(Records from a data collection)
○ ○ ○ ○

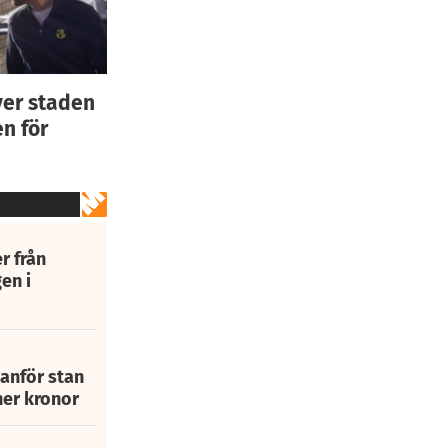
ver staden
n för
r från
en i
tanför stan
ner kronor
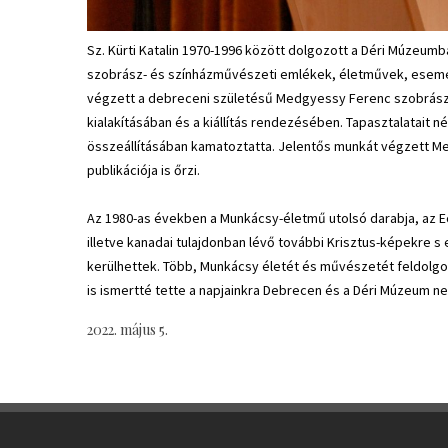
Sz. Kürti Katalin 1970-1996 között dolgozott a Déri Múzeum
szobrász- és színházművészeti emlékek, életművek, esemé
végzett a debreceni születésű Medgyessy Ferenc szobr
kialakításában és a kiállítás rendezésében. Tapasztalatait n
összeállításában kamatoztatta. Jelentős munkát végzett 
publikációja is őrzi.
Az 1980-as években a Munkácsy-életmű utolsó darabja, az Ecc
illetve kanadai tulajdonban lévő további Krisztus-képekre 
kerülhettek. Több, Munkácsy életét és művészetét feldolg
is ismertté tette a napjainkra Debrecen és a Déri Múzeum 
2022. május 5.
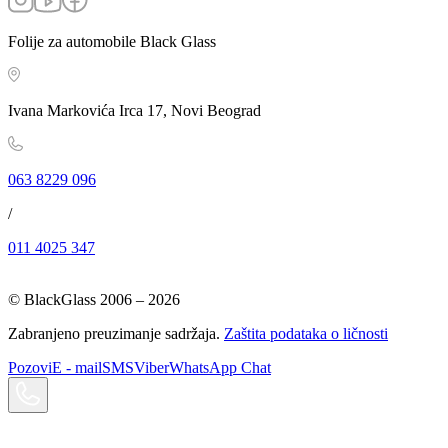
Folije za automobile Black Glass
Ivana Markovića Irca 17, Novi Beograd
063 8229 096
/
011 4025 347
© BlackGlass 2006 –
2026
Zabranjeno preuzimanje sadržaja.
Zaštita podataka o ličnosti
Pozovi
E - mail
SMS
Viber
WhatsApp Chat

○ ○ ○ ○

• [Work to be completed]: In the records above, the lines from the one containing "kerülhettek. Több, Munkácsy" through the last line are to be written out exactly, both ends included and pictures omitted.

• [Solution to the exercise]:
kerülhettek. Több, Munkácsy életét és művészetét feldolg
is ismertté tette a napjainkra Debrecen és a Déri Múzeum 
2022. május 5.
Folije za automobile Black Glass
Ivana Markovića Irca 17, Novi Beograd
063 8229 096
/
011 4025 347
© BlackGlass 2006 –
2026
Zabranjeno preuzimanje sadržaja.
Zaštita podataka o ličnosti
Pozovi
E - mail
SMS
Viber
WhatsApp Chat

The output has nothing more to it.